Frances Karttunen


Frances Esther Karttunen, also known as Frances Ruley Karttunen, is an American academic linguist, historian and author. She received her BA in 1964 from Harvard and her PhD in 1970 from Indiana University. In her linguistics career Karttunen has specialised in the study of Mesoamerican languages such as Mayan but in particular Nahuatl, on which topic she has authored seven books and numerous academic papers. She has also written about endangered languages, linguistic diversity and language translation. Early in her career Karttunen also produced several studies of Finnish phonology and syntax.
As a historian Karttunen has published research in areas such as historical Mesoamerican literature, colonial-era Aztec and Nahua history, and the social organizations, socio-political concerns and literacy rates of indigenous peoples of Mexico.
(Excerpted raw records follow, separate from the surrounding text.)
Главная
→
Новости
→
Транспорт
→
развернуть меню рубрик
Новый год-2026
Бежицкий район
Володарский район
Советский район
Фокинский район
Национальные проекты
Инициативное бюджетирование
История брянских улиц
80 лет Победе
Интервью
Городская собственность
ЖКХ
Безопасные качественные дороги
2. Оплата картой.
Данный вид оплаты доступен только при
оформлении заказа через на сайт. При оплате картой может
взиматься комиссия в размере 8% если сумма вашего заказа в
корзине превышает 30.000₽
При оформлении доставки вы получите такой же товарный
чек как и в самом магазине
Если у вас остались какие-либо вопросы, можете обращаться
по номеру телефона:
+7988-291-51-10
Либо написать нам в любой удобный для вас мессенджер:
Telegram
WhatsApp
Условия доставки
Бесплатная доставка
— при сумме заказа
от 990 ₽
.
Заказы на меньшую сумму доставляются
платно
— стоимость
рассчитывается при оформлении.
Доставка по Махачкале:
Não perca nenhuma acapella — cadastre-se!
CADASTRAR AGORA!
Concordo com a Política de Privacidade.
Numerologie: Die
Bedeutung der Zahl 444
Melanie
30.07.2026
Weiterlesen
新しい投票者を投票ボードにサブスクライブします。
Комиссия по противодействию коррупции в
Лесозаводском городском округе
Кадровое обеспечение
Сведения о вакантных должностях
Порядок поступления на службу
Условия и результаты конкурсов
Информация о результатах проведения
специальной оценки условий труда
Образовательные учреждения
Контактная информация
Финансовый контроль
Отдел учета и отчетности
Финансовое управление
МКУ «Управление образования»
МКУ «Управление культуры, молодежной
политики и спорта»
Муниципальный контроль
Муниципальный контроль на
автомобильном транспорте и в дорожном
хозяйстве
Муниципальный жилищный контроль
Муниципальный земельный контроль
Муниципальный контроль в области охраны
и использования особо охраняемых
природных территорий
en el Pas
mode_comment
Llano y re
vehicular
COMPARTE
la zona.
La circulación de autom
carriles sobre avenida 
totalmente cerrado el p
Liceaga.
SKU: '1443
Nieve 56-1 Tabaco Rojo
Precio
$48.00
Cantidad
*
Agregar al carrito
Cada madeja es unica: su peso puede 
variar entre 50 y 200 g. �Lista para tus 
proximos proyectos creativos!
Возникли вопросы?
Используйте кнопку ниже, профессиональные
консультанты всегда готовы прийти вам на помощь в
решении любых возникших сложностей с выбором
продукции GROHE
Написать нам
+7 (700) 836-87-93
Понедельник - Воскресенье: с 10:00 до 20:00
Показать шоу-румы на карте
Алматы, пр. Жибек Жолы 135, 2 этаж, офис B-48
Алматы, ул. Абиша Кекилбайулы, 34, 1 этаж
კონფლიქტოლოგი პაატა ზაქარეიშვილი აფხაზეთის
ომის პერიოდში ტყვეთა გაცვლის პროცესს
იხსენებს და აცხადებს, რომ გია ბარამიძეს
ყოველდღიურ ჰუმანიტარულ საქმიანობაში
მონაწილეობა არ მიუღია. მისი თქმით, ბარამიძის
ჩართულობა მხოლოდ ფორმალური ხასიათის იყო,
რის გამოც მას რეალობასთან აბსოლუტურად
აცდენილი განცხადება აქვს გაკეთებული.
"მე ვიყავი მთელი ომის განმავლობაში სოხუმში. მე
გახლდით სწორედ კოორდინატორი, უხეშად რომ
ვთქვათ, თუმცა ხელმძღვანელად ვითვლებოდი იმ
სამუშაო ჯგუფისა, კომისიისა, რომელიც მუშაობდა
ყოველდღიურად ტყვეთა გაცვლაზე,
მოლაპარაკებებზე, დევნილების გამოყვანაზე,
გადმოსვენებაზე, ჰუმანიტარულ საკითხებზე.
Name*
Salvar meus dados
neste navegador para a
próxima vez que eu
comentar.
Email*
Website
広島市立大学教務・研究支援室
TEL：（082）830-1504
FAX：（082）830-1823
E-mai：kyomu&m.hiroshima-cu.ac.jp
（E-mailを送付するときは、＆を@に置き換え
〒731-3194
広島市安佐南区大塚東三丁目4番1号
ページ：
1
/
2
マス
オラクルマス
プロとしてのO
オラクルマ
Karttunen has also written and lectured about the local history of Nantucket.
Her 1976 publication Nahuatl in the Middle Years: Language Contact Phenomena in Texts of the Colonial Period, with James Lockhart, is a foundational text for the New Philology. She followed this by an insightful article on Nahua literacy, showing how the Mesoamerican tradition of pictorial writing then transitioned to alphabetic writing in Latin letters by local-level notaries in a self-perpetuating tradition. Her 1997 article, "Rethinking Malinche", on La Malinche, known in the colonial era as Doña Marina, is a significant revisionist take on the choices that Cortés' cultural translator and consort faced and took.
She also published An Analytical Dictionary of Nahuatl and several iterations of a Foundation Course in Nahuatl Grammar, culminating in the 1994 edition.
Most of her academic career was spent in association with the University of Texas at Austin, where she held researcher and lecturer positions for over 30 years, until her retirement in 2000 as senior university research scientist at the Linguistics Research Center.